Friday, January 31, 2020

Feeling despair about the Senate trial

I have been pessimistic about our Republic since November 8, 2016, but there has always seemed to be some glimmer of hope I could hang onto. Now that the Senate is poised to acquit Donald Trump without calling witnesses, it's hard not to despair.

Indeed, the Senate, even when acknowledging Trump's guilt, have made it clear that they will acquit him because they can.

My only hope now is that enough of the electorate is as tired as I am of a government that does all its business in secret, and enacts policies against the expressed will of the people.

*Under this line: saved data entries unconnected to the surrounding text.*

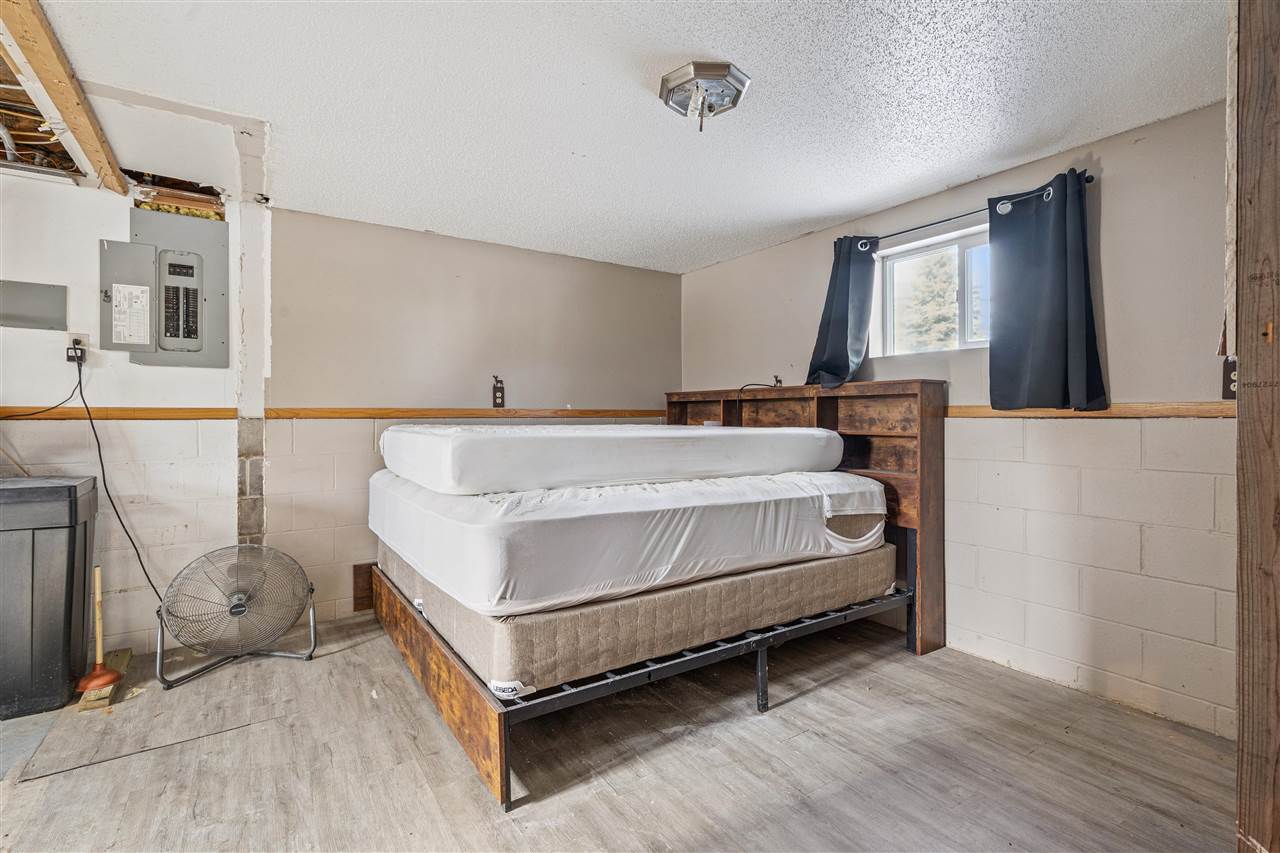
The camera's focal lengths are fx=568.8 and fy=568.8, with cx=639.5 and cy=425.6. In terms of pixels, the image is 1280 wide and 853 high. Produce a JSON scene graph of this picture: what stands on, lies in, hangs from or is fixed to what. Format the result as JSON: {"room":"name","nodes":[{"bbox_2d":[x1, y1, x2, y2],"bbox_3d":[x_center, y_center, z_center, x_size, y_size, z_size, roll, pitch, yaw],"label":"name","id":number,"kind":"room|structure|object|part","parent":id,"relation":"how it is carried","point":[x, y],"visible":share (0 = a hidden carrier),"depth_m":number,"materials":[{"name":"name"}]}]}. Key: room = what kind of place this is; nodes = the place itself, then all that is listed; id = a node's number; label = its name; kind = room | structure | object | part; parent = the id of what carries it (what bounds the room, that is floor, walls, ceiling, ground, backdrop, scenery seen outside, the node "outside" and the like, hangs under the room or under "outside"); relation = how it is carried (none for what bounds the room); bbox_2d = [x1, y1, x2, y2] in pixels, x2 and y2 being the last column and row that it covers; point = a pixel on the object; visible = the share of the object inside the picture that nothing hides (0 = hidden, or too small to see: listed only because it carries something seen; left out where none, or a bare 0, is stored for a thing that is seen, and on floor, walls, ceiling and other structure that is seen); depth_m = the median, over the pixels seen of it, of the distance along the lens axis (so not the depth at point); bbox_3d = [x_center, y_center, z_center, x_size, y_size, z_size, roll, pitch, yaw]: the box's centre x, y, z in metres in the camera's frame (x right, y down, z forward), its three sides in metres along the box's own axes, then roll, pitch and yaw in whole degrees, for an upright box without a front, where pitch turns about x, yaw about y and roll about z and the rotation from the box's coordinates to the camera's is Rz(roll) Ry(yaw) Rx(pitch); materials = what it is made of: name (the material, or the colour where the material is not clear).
{"room":"bedroom","nodes":[
{"label":"bedroom","id":0,"kind":"room"},
{"bbox_2d":[0,160,677,659],"bbox_3d":[-1.956,-0.023,3.258,5.341,2.365,0.164,0,0,-34],"label":"back wall","id":1,"kind":"structure","parent":0,"point":[276,483],"depth_m":3.20,"materials":[{"name":"paint"}]},
{"bbox_2d":[0,279,65,331],"bbox_3d":[-2.860,-0.558,2.608,0.282,0.198,0.021,0,0,-34],"label":"wall panel","id":2,"kind":"object","parent":1,"relation":"attached to","point":[26,309],"visible":1,"depth_m":2.63,"materials":[{"name":"grey metal"}]},
{"bbox_2d":[66,332,87,364],"bbox_3d":[-2.669,-0.377,2.698,0.072,0.128,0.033,0,0,-34],"label":"wall outlet","id":3,"kind":"object","parent":1,"relation":"attached to","point":[83,339],"visible":0.74,"depth_m":2.69,"materials":[{"name":"white plastic"}]},
{"bbox_2d":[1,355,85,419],"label":"power cord","id":4,"kind":"object","parent":3,"relation":"attached to","point":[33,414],"visible":0.99,"depth_m":2.70,"materials":[{"name":"black plastic"}]},
{"bbox_2d":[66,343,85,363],"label":"power plug","id":5,"kind":"object","parent":3,"relation":"in","point":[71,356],"visible":0.87,"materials":[{"name":"black plastic"}]},
{"bbox_2d":[7,354,163,601],"bbox_3d":[-2.612,0.291,2.589,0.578,1.292,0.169,0,0,-16],"label":"power cord","id":6,"kind":"object","parent":3,"relation":"attached to","point":[108,496],"visible":0.93,"depth_m":2.68,"materials":[{"name":"black plastic"}]},
{"bbox_2d":[101,204,228,368],"bbox_3d":[-2.399,-0.691,2.884,0.499,0.781,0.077,0,0,-34],"label":"electrical panel","id":7,"kind":"object","parent":1,"relation":"in","point":[196,309],"visible":0.98,"depth_m":2.89,"materials":[{"name":"grey metal"}]},
{"bbox_2d":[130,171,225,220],"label":"insulation","id":8,"kind":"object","parent":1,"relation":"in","point":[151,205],"visible":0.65,"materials":[{"name":"yellow"}]},
{"bbox_2d":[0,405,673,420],"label":"chair rail","id":9,"kind":"object","parent":1,"relation":"attached to","point":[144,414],"visible":0.88,"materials":[{"name":"brown wood"}]},
{"bbox_2d":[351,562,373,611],"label":"wood panel","id":10,"kind":"object","parent":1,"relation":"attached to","point":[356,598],"visible":0.47,"depth_m":3.43,"materials":[{"name":"brown wood"}]},
{"bbox_2d":[491,375,505,407],"bbox_3d":[-0.949,-0.226,3.818,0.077,0.220,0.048,0,0,-34],"label":"wall outlet","id":11,"kind":"object","parent":1,"relation":"attached to","point":[502,396],"visible":1,"depth_m":3.81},
{"bbox_2d":[8,0,1222,273],"bbox_3d":[-0.385,-1.248,1.517,4.967,0.108,5.219,0,0,-34],"label":"ceiling","id":12,"kind":"structure","parent":0,"point":[933,180],"depth_m":2.10,"materials":[{"name":"white paint"}]},
{"bbox_2d":[0,0,127,195],"bbox_3d":[-1.593,-1.155,1.303,0.107,0.080,3.659,0,0,-34],"label":"wooden beam","id":13,"kind":"structure","parent":12,"relation":"attached to","point":[56,73],"depth_m":1.91,"materials":[{"name":"brown wood"}]},
{"bbox_2d":[659,60,751,131],"bbox_3d":[0.227,-1.143,2.040,0.298,0.150,0.295,0,0,-34],"label":"ceiling light","id":14,"kind":"object","parent":12,"relation":"attached to","point":[695,68],"visible":0.99,"depth_m":1.99,"materials":[{"name":"silver metal"}]},
{"bbox_2d":[0,609,1238,852],"bbox_3d":[-0.508,1.204,1.430,5.202,0.104,4.996,0,0,-34],"label":"floor","id":15,"kind":"structure","parent":0,"point":[28,789],"depth_m":1.94,"materials":[{"name":"wood"}]},
{"bbox_2d":[0,476,97,719],"bbox_3d":[-2.664,0.686,2.335,0.606,0.887,0.483,0,0,-34],"label":"trash can","id":16,"kind":"object","parent":15,"relation":"on","point":[66,501],"visible":1,"depth_m":2.27,"materials":[{"name":"plastic"}]},
{"bbox_2d":[72,567,125,694],"bbox_3d":[-2.341,0.874,2.470,0.170,0.493,0.178,0,0,-34],"label":"plunger","id":17,"kind":"object","parent":15,"relation":"on","point":[98,682],"visible":0.97,"depth_m":2.46,"materials":[{"name":"wood"}]},
{"bbox_2d":[78,648,131,710],"bbox_3d":[-2.337,1.107,2.501,0.096,0.051,0.506,0,0,-34],"label":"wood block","id":18,"kind":"object","parent":15,"relation":"on","point":[126,655],"visible":0.58,"depth_m":2.36,"materials":[{"name":"brown wood"}]},
{"bbox_2d":[154,542,316,689],"bbox_3d":[-1.909,0.855,2.714,0.534,0.560,0.549,0,0,24],"label":"floor fan","id":19,"kind":"object","parent":15,"relation":"on","point":[241,610],"visible":0.99,"depth_m":2.67,"materials":[{"name":"metal"}]},
{"bbox_2d":[351,382,940,810],"bbox_3d":[-0.023,0.421,2.644,2.081,1.108,1.863,0,0,-34],"label":"bed frame","id":20,"kind":"object","parent":15,"relation":"on","point":[469,692],"visible":0.56,"depth_m":2.20,"materials":[{"name":"brown wood"}]},
{"bbox_2d":[380,540,893,693],"bbox_3d":[-0.065,0.758,3.080,2.082,0.253,1.803,0,0,-34],"label":"box spring","id":21,"kind":"object","parent":20,"relation":"on","point":[477,617],"visible":0.67,"depth_m":2.13,"materials":[{"name":"beige fabric"}]},
{"bbox_2d":[372,467,888,615],"bbox_3d":[-0.102,0.442,3.075,2.194,0.400,1.793,0,0,-34],"label":"mattress","id":22,"kind":"object","parent":21,"relation":"on","point":[732,508],"visible":0.87,"depth_m":2.21,"materials":[{"name":"white fabric"}]},
{"bbox_2d":[377,422,845,494],"bbox_3d":[-0.215,0.133,3.130,2.158,0.249,1.461,0,0,-34],"label":"mattress","id":23,"kind":"object","parent":22,"relation":"on","point":[504,466],"visible":0.97,"depth_m":2.41,"materials":[{"name":"white fabric"}]},
{"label":"leg","id":24,"kind":"part","parent":20,"relation":"part of","materials":[{"name":"black metal"}]},
{"bbox_2d":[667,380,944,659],"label":"headboard shelf","id":25,"kind":"object","parent":15,"relation":"on","point":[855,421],"visible":0.39,"depth_m":3.09,"materials":[{"name":"brown wood"}]},
{"bbox_2d":[1231,0,1279,852],"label":"wooden post","id":26,"kind":"object","parent":15,"relation":"on","point":[1243,692],"visible":0.99,"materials":[{"name":"brown wood"}]},
{"bbox_2d":[680,100,1233,738],"bbox_3d":[1.695,-0.016,2.902,0.164,2.351,4.578,0,0,-34],"label":"right wall","id":27,"kind":"structure","parent":0,"point":[692,277],"depth_m":2.43,"materials":[{"name":"paint"}]},
{"bbox_2d":[739,375,782,391],"bbox_3d":[0.813,-0.274,3.846,0.243,0.131,0.164,0,0,44],"label":"cable","id":28,"kind":"object","parent":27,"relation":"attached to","point":[780,381],"visible":0.86,"depth_m":3.84,"materials":[{"name":"black plastic"}]},
{"bbox_2d":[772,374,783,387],"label":"deer figurine","id":29,"kind":"object","parent":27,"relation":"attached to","point":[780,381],"visible":0.81,"depth_m":3.85,"materials":[{"name":"black"}]},
{"bbox_2d":[873,225,992,357],"bbox_3d":[1.674,-0.685,3.008,0.102,0.598,0.883,0,0,-34],"label":"window","id":30,"kind":"structure","parent":27,"relation":"in","point":[890,259],"depth_m":3.11,"materials":[{"name":"white"}]},
{"bbox_2d":[840,172,1094,247],"bbox_3d":[1.554,-1.031,2.875,0.115,0.051,1.284,0,0,-34],"label":"curtain rod","id":31,"kind":"object","parent":27,"relation":"attached to","point":[1090,180],"visible":0.64,"depth_m":2.74,"materials":[{"name":"black metal"}]},
{"bbox_2d":[805,234,876,388],"bbox_3d":[1.159,-0.650,3.283,0.196,0.879,0.407,0,0,-34],"label":"left curtain","id":32,"kind":"object","parent":31,"relation":"hanging from","point":[847,282],"visible":0.9,"depth_m":3.26,"materials":[{"name":"blue fabric"}]},
{"bbox_2d":[988,167,1106,414],"bbox_3d":[1.758,-0.554,2.490,0.113,0.994,0.486,0,0,-34],"label":"right curtain","id":33,"kind":"object","parent":31,"relation":"hanging from","point":[1003,339],"visible":0.98,"depth_m":2.49,"materials":[{"name":"blue fabric"}]},
{"bbox_2d":[947,401,1236,418],"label":"chair rail","id":34,"kind":"object","parent":27,"relation":"attached to","point":[1156,411],"visible":0.58,"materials":[{"name":"brown wood"}]},
{"bbox_2d":[1222,356,1237,399],"bbox_3d":[2.105,-0.168,2.008,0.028,0.148,0.073,0,0,-34],"label":"outlet","id":35,"kind":"object","parent":27,"relation":"attached to","point":[1228,371],"visible":0.48,"depth_m":2.02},
{"label":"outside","id":36,"kind":"structure","parent":0,"visible":0},
{"label":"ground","id":37,"kind":"structure","parent":36,"visible":0},
{"bbox_2d":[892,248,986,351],"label":"tree","id":38,"kind":"object","parent":37,"relation":"on","point":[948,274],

In addition to Mitch McConnell's desperate efforts to hide the evidence against the president, he has also done other underhanded things. You'll recall that the Republicans managed to pass a tax bill without any debate, and without revealing, even to their own party members, what was in it. And, of course, you'll recall McConnell's shameful denial of a hearing for Barack Obama's Supreme Court nominee, Merrick Garland.

It is going to be very difficult to elect a Democratic president, and to get a Democratic majority in both houses of Congress, because of Republican gerrymandering and voter suppression. And Citizens United. And Russian election meddling. It has been pointed out by Ian Millhiser that the fifty-one senators who just voted against hearing witnesses in Trump's impeachment trial represent fewer constituents than the forty-nine senators who voted for witnesses. And we already know that the Electoral College doesn't work.

There is a trove of evidence that the Republicans are refusing to consider, some of which will be revealed in John Bolton's upcoming book, and much more of which Lev Parnas is willing to deliver.

Even with all that evidence, faced with a Republican Party that values power above democracy, keeping our democratic institutions intact will be an uphill battle.